Excerpt to read »

■ ■ ■ ■

The main purpose of code obfuscation is to confuse an adversary, making the task of reverse engineering extremely difficult. Code obfuscation introduces noise and dummy instructions that produce irregularities in the targeted obfuscated code. We believe that these make the obfuscated code difficult to comprehend. Classical complexity metrics have a limited power for measuring and quantifying irregularities in obfuscated code, because most of these metrics are designed to measure certain aspects of code attributes such as finding bugs and code maintenance. Human comprehension is a key in this case; an adversary has to understand the obfuscated code in order to recover the original. Measuring code obfuscation has to take into consideration this human factor. Although measuring code comprehension is very subjective, there were some successful attempts to measure human cognitive reasoning and cognitive science based on Kolmogorov complexity [6].

Code regularity (and irregularity) can be quantified, as was suggested in [8, 10], using Kolmogorov complexity and compression. Code regularity means a certain structure is repeated many times, and thus can be recognized. Conversely, irregularities in code can be explained as the code exhibiting different types of structure over the code’s body. Regularities in programs were introduced by Jbara et al. in [8] as a potential measure for code comprehension; they experimentally showed using compression that long regular functions are less complex than the conventional classical metrics such as LOC (Line of Code) and McCabe (Cyclomatic complexity) could estimate.

The main intuition behind our approach is based on the following argument: if an adversary fails to capture some patterns (regularities) in an obfuscated code, then the adversary will have difficulty comprehending that code: it cannot provide a valid and brief, i.e., simple description. On the other hand, if these regularities are simple to explain, then describing them becomes easier, and consequently the code will not be difficult to understand.

Fig. 1.
figure 1

Obfuscation example: (a) is the original code for the sum of \( n \) integers; (b) is an obfuscated version of (a) with one opaque predicate and data encoding which has some patterns and regularities; (c) is another obfuscated version of (a) with three opaque predicate and data encoding, which has less patterns and regularities comparing to (b).

■ ■ ■ ■

Dataset records »
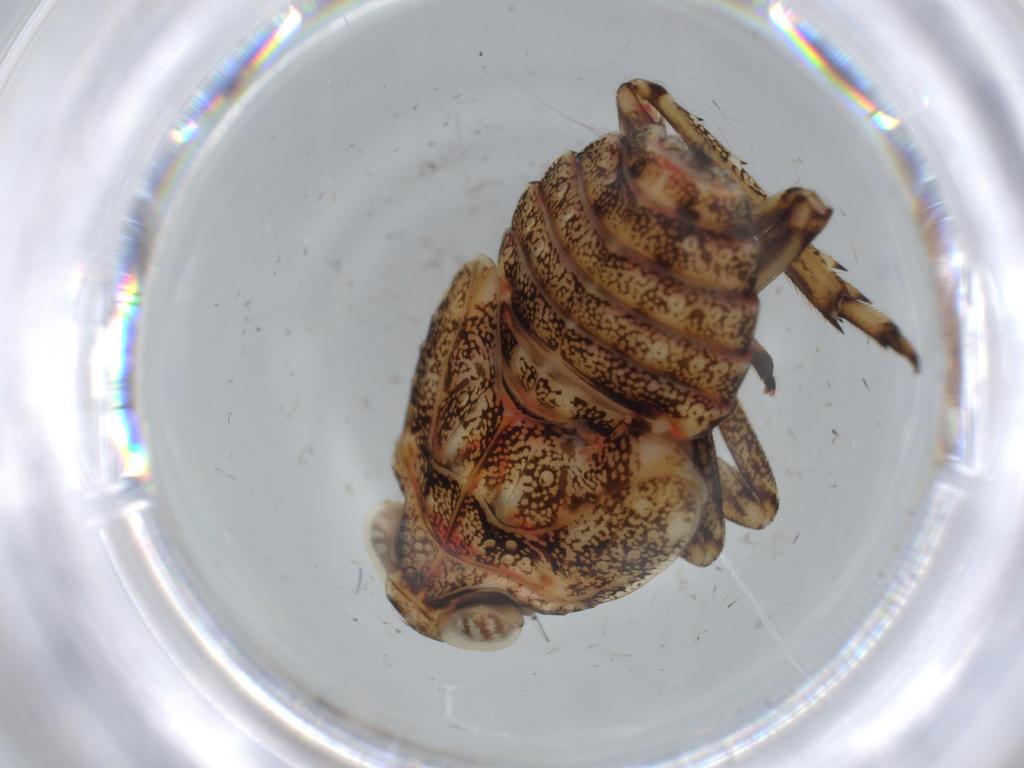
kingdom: Animalia
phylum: Arthropoda
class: Insecta
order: Hemiptera
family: Issidae
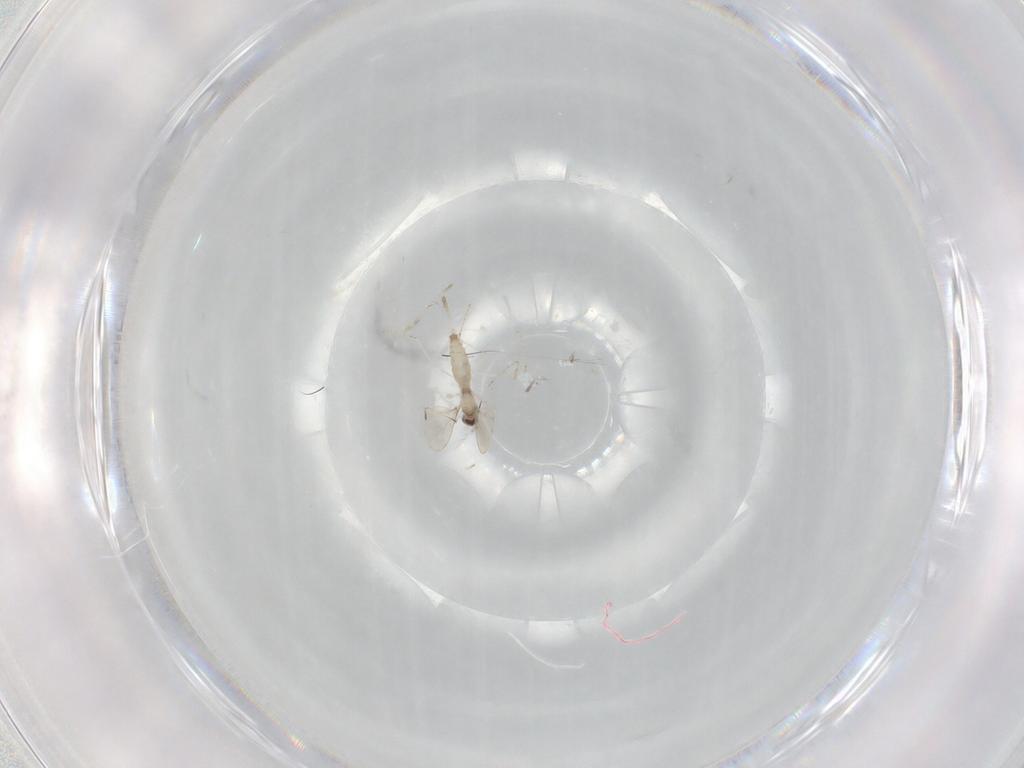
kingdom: Animalia
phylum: Arthropoda
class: Insecta
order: Diptera
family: Cecidomyiidae
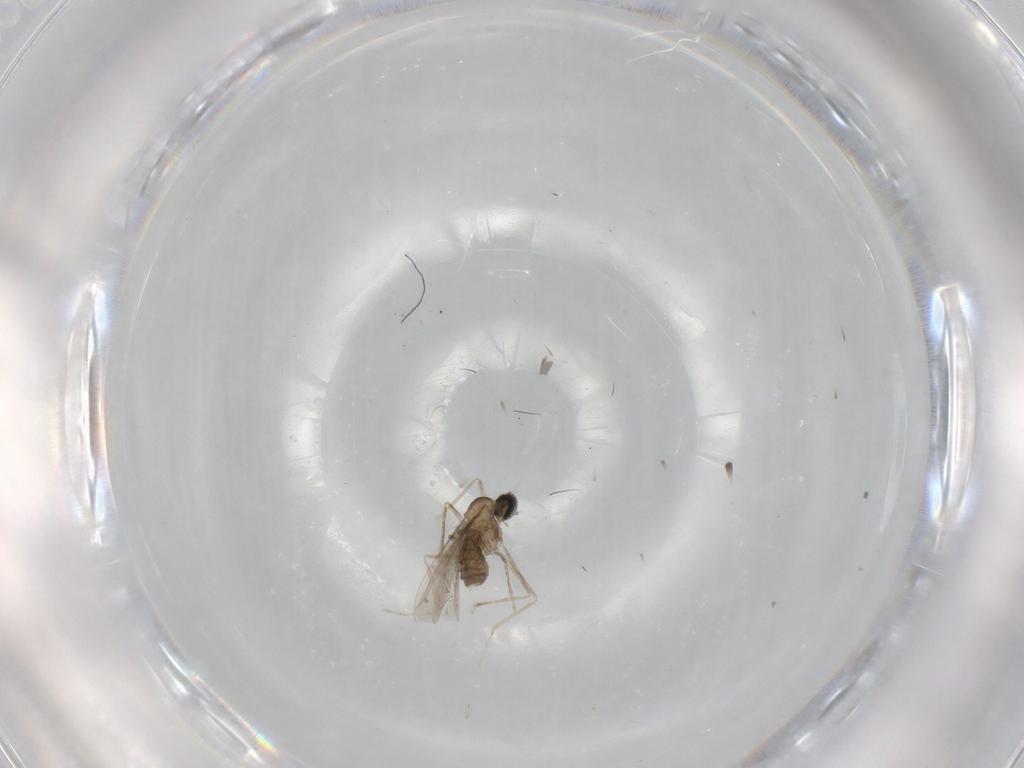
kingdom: Animalia
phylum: Arthropoda
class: Insecta
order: Diptera
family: Cecidomyiidae
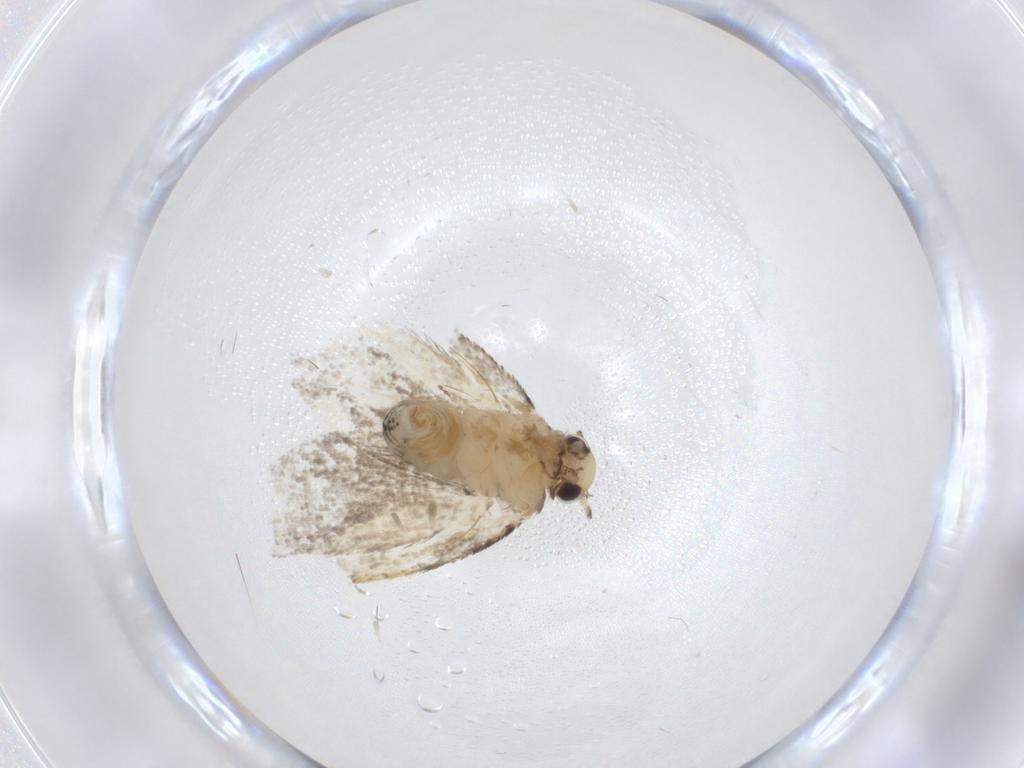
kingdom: Animalia
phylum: Arthropoda
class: Insecta
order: Lepidoptera
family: Psychidae
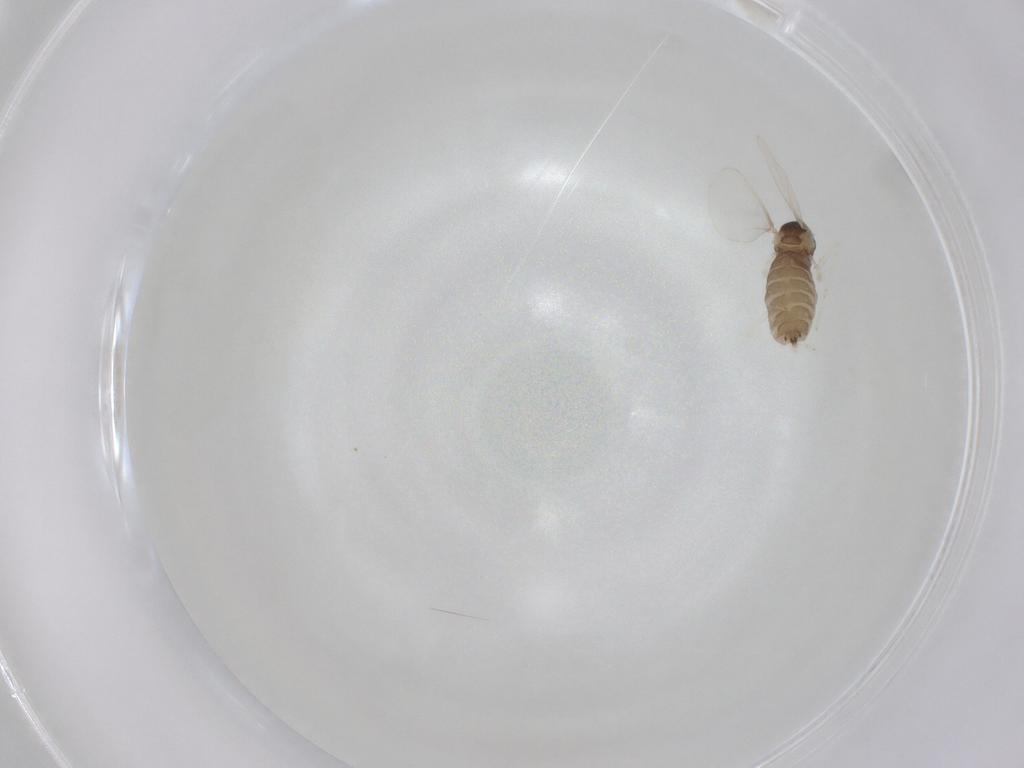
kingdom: Animalia
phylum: Arthropoda
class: Insecta
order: Diptera
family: Cecidomyiidae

■ ■ ■ ■

Given exercise 1 »
Answer these questions about the excerpt on measuring code obfuscation, one line per answer:
(a) According to the excerpt, what are most classical complexity metrics designed to measure?
(b) Which two conventional metrics did Jbara et al. find overestimate the complexity of long regular functions?
(c) How many opaque predicates does version (c) in Fig. 1 use?
Given exercise 2 »
Write the next paragraph of the excerpt on measuring code obfuscation, starting after the caption of Fig. 1.

Right answer 1 »
(a) Certain aspects of code attributes, such as finding bugs and code maintenance.
(b) LOC (Line of Code) and McCabe (Cyclomatic complexity).
(c) Three.

Right answer 2 »
We demonstrate our motivation using the example in Fig. 1. We obfuscate the program in Fig. 1-(a) that calculates the sum of the first \( n \) positive integers, by adding opaque predicatesFootnote 2 with bogus code and data encoding. If we apply Cyclomatic complexity (McCabe [12]), a classical complexity measure, to Fig. 1-(b) the result will be 6. Cyclomatic complexity is based on control flow graph (CFG), and is computed by: \( E - N + 2 \), where \( E \) is the number of edges and \( N \) is the number of nodes in CFG. Figure 1-(b) contains \( N=8 \) nodes, \( E=13 \) edges then the Cyclomatic complexity is \( (13 -8 +2)=7 \). We can see some regularity here: there is one opaque predicate repeated three times. Furthermore, the variable \( y \) is repeated three times in the same place of the If-branch. We conjecture that we can find the short description of the program in Fig. 1-(b), due to presence of regularity by using lossless compression.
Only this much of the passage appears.